Closed Zarxrax closed 1 year ago
Nevermind, I had somehow missed the info at the very bottom to download your actual dataset. It's starting to make sense now. I am putting together a new dataset to try to enhance the model even further. Would you be interested in working with me to train it?
@SkyTNT would you be able to explain a bit more about how the dataset works? I have finally gotten around to downloading the full thing and exploring the code.
My understanding is that the dataset is generated on the fly by compositing the BG and FG images with some augmentations. Really quite clever! But, if that is the case, then what is the purpose of the imgs & masks folders? Those masks are of extremely poor quality, so I'm not sure what they are supposed to be for.
@SkyTNT would you be able to explain a bit more about how the dataset works? I have finally gotten around to downloading the full thing and exploring the code.
My understanding is that the dataset is generated on the fly by compositing the BG and FG images with some augmentations. Really quite clever! But, if that is the case, then what is the purpose of the imgs & masks folders? Those masks are of extremely poor quality, so I'm not sure what they are supposed to be for.
The imgs & masks folder contains manually labeled images. But when I try to train using only the generated dataset, the accuracy of the model drops. I guess the generated datasets deviate from the real ones, so I kept them. According to my training, convert to sketch
data augmentation seems to be very helpful to improve the accuracy. But my convert to sketch
implementation should still need to be improved to make it closer to the real sketch. I also found that compositing and data augmentation at low resolutions can make image detail look unnatural. But doing it at high resolution will be slow. If your cpu is powerful enough, you can increase the resolution of DatasetGenerator, and add RescalePad(image_size) at transform_generator.
https://github.com/SkyTNT/anime-segmentation/blob/c98f338ce402a1e7bfccb93b66c9626c741b28c5/data_loader.py#L272-L273
Thanks, that is helpful to know. I will experiment with the augmentations, and I think I can put together an alternate dataset of the manually labeled images.

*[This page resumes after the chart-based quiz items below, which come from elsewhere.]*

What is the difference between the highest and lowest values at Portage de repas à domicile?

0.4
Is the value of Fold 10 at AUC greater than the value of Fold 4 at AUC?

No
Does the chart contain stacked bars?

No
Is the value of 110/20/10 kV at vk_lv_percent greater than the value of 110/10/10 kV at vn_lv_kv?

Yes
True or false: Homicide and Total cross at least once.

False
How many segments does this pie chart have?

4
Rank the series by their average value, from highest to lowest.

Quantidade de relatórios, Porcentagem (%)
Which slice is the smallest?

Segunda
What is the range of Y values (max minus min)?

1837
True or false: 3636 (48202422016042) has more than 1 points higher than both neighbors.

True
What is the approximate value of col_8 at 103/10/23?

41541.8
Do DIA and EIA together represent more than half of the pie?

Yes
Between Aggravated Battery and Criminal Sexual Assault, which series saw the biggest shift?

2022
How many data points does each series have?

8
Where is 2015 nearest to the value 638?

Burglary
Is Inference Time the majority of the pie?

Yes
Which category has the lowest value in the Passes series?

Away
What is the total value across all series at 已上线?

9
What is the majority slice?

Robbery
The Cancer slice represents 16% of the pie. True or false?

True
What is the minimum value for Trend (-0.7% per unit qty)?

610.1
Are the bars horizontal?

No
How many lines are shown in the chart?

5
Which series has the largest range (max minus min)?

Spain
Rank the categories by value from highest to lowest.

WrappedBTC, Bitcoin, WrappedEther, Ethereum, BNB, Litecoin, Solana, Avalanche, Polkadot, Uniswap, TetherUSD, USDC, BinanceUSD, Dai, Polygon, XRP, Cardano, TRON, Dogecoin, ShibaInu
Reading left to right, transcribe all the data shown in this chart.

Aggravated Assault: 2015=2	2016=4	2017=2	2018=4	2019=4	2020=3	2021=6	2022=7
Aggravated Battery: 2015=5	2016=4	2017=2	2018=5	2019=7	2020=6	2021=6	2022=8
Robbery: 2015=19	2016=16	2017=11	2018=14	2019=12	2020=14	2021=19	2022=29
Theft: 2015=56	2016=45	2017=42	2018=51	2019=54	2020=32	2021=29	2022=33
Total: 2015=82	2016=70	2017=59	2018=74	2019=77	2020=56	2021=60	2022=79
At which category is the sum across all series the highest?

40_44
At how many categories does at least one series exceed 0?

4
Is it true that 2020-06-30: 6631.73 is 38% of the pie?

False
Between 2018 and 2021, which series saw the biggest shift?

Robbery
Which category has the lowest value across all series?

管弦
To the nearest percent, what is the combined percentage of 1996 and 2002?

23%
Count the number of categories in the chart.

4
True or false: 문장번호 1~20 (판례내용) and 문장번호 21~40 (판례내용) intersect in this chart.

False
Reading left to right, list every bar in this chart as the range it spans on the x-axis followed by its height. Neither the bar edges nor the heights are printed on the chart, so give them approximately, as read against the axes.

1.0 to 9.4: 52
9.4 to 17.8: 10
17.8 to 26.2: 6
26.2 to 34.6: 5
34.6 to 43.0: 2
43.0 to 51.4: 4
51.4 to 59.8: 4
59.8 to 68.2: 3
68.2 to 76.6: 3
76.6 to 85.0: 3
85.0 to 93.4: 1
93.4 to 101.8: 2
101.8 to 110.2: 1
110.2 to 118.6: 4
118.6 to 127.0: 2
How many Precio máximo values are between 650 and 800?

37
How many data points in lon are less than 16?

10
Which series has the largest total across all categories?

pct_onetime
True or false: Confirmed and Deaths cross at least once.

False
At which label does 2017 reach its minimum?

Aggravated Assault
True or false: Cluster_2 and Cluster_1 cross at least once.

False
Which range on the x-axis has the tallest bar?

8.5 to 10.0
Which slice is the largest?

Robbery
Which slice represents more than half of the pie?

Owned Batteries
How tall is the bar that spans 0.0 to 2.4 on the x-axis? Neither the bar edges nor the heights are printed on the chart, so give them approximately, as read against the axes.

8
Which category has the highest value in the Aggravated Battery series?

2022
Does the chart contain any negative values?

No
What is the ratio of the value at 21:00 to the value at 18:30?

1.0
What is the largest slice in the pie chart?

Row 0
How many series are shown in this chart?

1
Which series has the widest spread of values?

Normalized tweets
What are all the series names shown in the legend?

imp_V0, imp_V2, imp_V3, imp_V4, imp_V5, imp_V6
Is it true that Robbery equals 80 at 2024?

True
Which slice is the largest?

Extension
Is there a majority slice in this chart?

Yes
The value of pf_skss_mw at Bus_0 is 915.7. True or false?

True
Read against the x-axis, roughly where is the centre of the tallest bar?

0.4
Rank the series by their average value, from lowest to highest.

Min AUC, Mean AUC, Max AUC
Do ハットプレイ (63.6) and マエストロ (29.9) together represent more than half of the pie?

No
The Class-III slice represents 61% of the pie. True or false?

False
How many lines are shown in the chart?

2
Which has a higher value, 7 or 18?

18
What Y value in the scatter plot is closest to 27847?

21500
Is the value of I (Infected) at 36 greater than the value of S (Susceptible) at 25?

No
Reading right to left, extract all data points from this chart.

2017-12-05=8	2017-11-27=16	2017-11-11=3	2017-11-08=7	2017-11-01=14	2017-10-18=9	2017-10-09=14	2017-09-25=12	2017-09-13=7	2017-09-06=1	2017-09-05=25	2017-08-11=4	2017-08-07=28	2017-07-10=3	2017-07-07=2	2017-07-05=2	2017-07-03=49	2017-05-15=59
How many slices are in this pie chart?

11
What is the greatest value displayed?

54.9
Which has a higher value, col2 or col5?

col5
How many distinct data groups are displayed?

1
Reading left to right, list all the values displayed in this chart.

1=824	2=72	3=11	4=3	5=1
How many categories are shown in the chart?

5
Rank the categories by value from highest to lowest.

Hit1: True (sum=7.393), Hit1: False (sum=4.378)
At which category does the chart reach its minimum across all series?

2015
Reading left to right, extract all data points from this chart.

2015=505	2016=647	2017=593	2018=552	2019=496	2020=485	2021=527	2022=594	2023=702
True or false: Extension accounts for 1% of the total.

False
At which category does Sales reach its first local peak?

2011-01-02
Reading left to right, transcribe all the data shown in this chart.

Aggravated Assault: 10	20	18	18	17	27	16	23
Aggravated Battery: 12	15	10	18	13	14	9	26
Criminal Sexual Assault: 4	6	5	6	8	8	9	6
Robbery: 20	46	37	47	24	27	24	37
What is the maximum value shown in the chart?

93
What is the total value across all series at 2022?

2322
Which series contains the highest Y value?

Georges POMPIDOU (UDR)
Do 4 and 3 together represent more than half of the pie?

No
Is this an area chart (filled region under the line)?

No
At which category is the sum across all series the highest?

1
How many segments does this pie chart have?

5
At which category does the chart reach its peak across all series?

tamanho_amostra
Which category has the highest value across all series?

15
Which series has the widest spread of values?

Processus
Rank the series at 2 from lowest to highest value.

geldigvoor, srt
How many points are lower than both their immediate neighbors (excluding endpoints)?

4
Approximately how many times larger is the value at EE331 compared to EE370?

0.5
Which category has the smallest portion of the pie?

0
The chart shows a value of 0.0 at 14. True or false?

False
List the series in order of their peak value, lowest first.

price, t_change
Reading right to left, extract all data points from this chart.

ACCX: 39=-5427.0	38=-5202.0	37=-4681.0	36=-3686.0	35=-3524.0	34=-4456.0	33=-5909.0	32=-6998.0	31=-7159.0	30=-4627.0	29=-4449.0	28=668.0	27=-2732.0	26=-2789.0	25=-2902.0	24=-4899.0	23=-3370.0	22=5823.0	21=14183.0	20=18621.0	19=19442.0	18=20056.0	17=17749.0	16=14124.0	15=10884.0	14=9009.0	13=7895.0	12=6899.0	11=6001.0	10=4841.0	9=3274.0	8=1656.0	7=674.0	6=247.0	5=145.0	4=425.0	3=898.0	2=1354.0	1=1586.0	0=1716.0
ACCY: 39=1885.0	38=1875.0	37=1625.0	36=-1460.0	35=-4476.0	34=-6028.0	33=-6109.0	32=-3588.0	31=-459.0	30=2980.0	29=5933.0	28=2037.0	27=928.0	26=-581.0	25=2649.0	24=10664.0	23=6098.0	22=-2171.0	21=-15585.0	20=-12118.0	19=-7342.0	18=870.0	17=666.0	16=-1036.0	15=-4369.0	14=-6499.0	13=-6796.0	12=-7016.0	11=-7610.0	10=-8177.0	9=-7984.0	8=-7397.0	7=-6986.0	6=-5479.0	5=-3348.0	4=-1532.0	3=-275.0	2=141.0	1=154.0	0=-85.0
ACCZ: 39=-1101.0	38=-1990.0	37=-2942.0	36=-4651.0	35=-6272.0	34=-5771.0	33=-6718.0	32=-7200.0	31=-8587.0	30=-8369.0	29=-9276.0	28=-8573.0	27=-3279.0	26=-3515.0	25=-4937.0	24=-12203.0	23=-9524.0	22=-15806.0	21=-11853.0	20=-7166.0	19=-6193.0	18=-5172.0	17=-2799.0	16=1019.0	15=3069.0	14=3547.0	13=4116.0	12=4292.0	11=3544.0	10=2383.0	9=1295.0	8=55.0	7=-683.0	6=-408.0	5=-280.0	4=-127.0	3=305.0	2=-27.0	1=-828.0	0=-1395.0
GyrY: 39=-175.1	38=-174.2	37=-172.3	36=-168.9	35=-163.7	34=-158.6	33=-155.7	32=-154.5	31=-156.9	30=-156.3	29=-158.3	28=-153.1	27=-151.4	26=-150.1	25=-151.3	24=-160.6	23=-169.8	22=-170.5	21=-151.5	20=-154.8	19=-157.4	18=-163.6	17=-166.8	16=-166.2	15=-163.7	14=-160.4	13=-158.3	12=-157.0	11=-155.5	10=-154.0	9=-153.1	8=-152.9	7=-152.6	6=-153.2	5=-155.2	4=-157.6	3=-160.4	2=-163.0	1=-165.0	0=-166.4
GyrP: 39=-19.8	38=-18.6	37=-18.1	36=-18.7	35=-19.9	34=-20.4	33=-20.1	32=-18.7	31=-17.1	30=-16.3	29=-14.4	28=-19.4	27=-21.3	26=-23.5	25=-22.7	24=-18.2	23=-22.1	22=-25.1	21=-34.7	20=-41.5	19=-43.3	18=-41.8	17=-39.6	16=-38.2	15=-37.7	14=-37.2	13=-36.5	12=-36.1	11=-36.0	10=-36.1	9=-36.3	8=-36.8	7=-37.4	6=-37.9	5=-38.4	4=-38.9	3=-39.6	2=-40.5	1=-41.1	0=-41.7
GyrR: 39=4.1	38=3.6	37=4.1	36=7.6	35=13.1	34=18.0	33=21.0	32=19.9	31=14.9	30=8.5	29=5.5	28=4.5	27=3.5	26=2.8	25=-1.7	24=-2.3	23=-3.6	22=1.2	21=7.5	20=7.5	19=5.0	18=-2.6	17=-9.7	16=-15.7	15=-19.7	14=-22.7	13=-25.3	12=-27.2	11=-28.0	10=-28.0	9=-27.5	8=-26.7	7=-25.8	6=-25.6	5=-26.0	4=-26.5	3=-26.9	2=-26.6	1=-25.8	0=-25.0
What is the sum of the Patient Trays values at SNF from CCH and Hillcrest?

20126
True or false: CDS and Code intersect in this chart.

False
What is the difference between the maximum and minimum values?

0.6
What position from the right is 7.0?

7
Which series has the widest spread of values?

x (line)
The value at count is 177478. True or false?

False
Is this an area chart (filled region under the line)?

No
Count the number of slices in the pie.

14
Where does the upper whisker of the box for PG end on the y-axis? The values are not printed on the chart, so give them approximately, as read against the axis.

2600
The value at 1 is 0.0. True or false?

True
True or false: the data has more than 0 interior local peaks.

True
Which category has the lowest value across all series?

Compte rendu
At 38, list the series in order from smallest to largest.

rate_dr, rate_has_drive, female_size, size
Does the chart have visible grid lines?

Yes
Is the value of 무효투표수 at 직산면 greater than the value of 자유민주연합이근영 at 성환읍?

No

Currently I have been able to execute the training code, but I am running into a problem with export.py. RuntimeError: Error(s) in loading state_dict for AnimeSegmentation
Do you know what might cause this?
Can you provide more detailed information?
Oh, it was my mistake. I didn't realize the training was 2 steps (gt encoder, then the 2nd training), so I did not train long enough to be able to export.
After updating pytorch version to cuda 11.7, now I get an error when trying to train:
File "D:\Downloads\anime-segmentation\train.py", line 113, in training_step loss0, loss = self.net.compute_loss(loss_args) TypeError: ISNetGTEncoder.compute_loss() missing 1 required positional argument: 'targets'
Is it a bug with using cuda 11.7 pytorch? Shall I need to downgrade?
Did you modified ISNetGTEncoder.compute_loss? https://github.com/SkyTNT/anime-segmentation/blob/2373527d745755fbe2987ba146d9326fed8e8881/model/isnet.py#L431-L434
Thank you, it had changed somehow, so I was able to download the file again and it works. I am not sure what happened, but maybe I accidentally copied the file from the original DIS repo. I was looking at the code all day, so I probably made stupid mistakes.
If I want to write the generated dataset images to files on my disk, can you recommend where would be the best place to insert the code for that? I would like to see the images so I can tweak it more easily.
You can insert the code at https://github.com/SkyTNT/anime-segmentation/blob/2373527d745755fbe2987ba146d9326fed8e8881/dataset_generator.py#L311-L312 with argparse.ArgumentParser
A few more questions, if you don't mind.
Thanks!
Hi, could you provide more detail about how you put together the dataset and trained the model? I am interested in trying to train it, but am confused about the structure of the dataset.